Kadın düşmanı AKP’giller’in nihai hedeflerinden biri de aynen Taliban Afganistan’ında olduğu gibi, kız çocuklarımızın ve kadınlarımızın okula gitmesini tamamen yasaklamaktır.

Kadınlarımızı bir nebze de olsa koruyan İstanbul Sözleşmesi’nden 20 Mart 2021’de hukuksuz biçimde çıkılması, Laikliğe bu kadar saldırılması tesadüf değildir. Çünkü AKP’giller’e göre artık kadınlarımızın tacize, tecavüze işkenceye uğraması, katledilmesi caizdir, olağandır! Çünkü suçlu olan hep o “şeytan kadın”dır! Bu suçların failleri olan erkekler ise aklanırlar; ya hiç ceza almazlar ya da o “iyi hal” indiriminden dolayı çok az cezalara çarptırılırlar.

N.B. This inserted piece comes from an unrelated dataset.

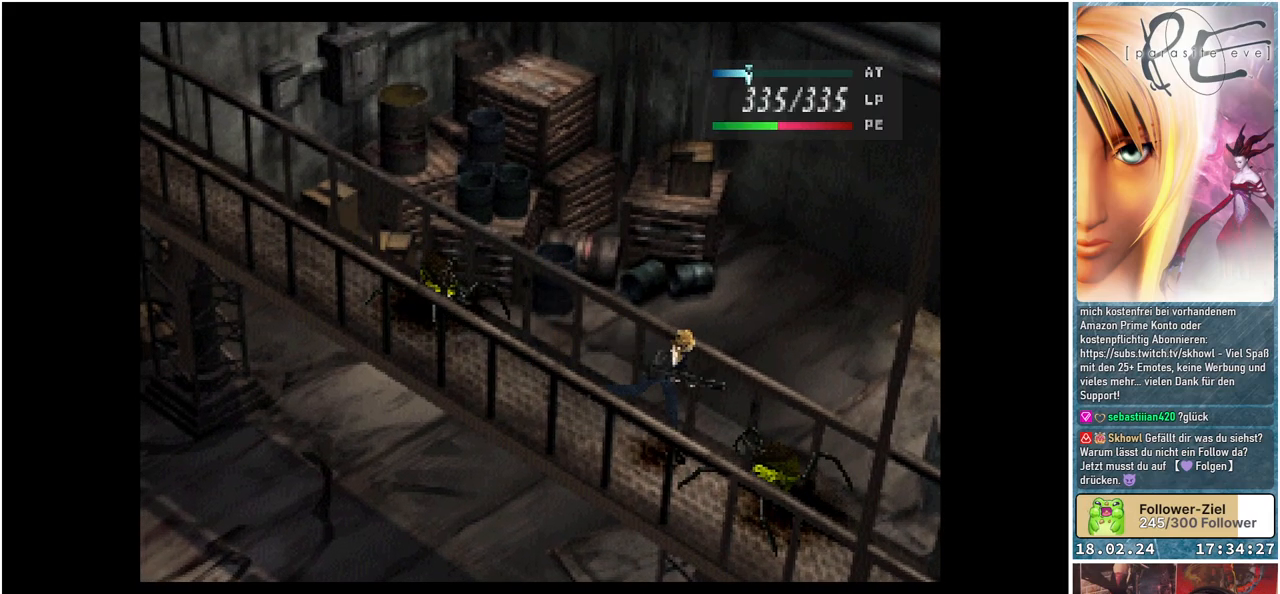
{"buttons": [], "events": []}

Çok iyi biliyoruz ki Ortaçağcı Faşist Din Devleti kurmanın adımlarıdır bunlar!

Peki bu zulüm, bu karanlık karşısında sessiz mi kalacağız?

Tabiî ki hayır!

Yiğit, cesur, devrimci kadınların insanlık tarihi boyunca verdikleri kararlı mücadeleler, bugün biz Gerçek Devrimci kadınların yolunu aydınlatmaya devam ediyor!

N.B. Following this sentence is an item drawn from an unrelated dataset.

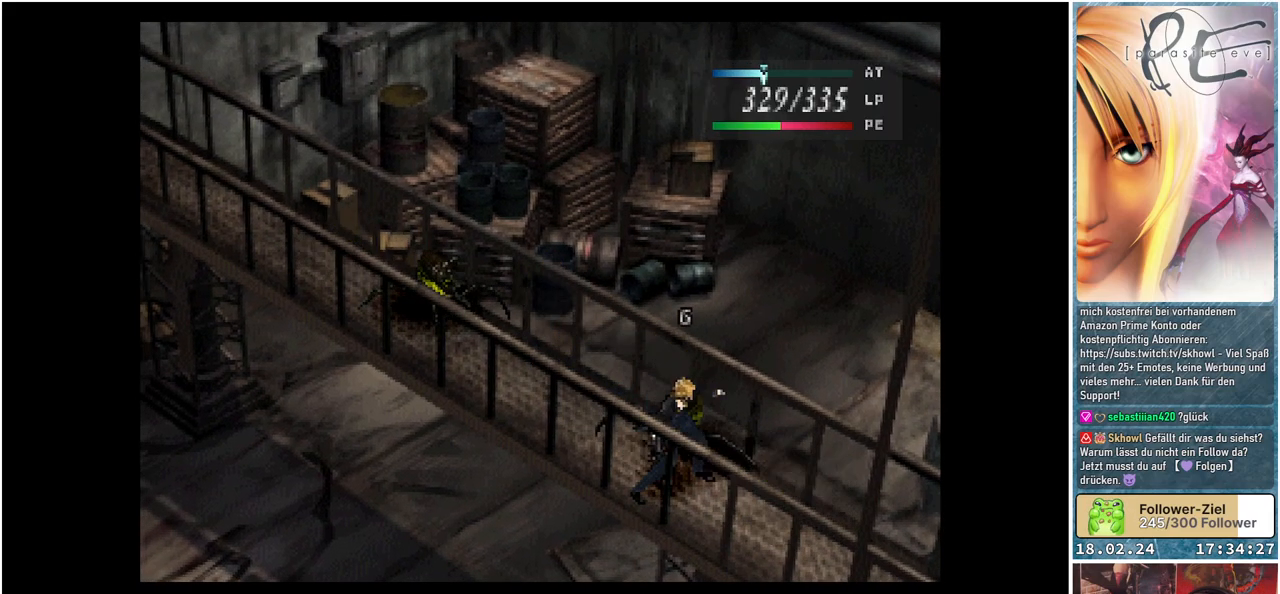
{"buttons": [], "events": []}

Dominik’te Mirabal Kardeşlerin, ülkemizde Kuvvacı kadınlarımız olan Tayyar Rahmiye, Şerife Bacı, Kara Fatma’nın, Türkiye Devrimi’nin Önderi Hikmet Kıvılcımlı’nın Annesi Münire Kıvılcımlı’nın ve nice yiğit kadınlarımızın mücadelesi bugün bize ışık tutuyor!

Bizler, HKP’li İkinci Kurtuluş Savaşçısı Kadınlar; Kadın Sorununun sınıfsal bir sorun olduğunu biliyoruz. Burjuva ideolojisi olan Feminizmle ve onun dayattığı erkek düşmanlığı ile bu sorunun çözülemeyeceğini de biliyoruz.

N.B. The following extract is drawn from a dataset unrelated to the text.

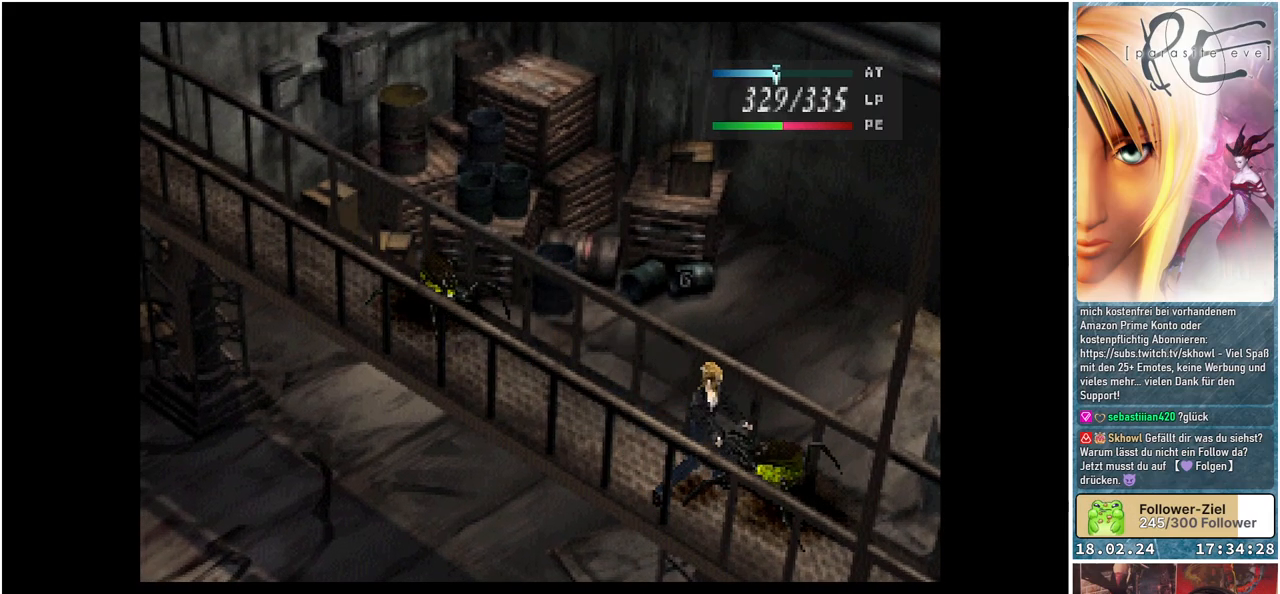
{"buttons": ["A"], "events": [[500, "A", "down"]]}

Her zaman söylediğimiz gibi Kadının Kurtuluşu, İşçi Sınıfının Kurtuluşundan bağımsız değildir. Modern Toplumun en devrimci sınıfı olan İşçi Sınıfı, kendisiyle birlikte tüm insanlığı da kurtaracaktır. Bu sürecin en büyük aşaması ise Sosyalizmin ülkemizde ve tüm dünyada zafer kazanmasıdır.

Bizler, Kurtuluş Partili Kadınlar olarak insanlığın ve kadınların kurtuluşu için mücadele ediyoruz, etmeye devam edeceğiz.

Yaşasın Mirabal Kardeşlerin Haklı ve Onurlu Mücadelesi!

Kadının Kurtuluşu Ne Şeriatta Ne Feminizmde; Kadının Kurtuluşu Sosyalizmde!

Kadın-Erkek El Ele, Kurtuluş Partisi’ne!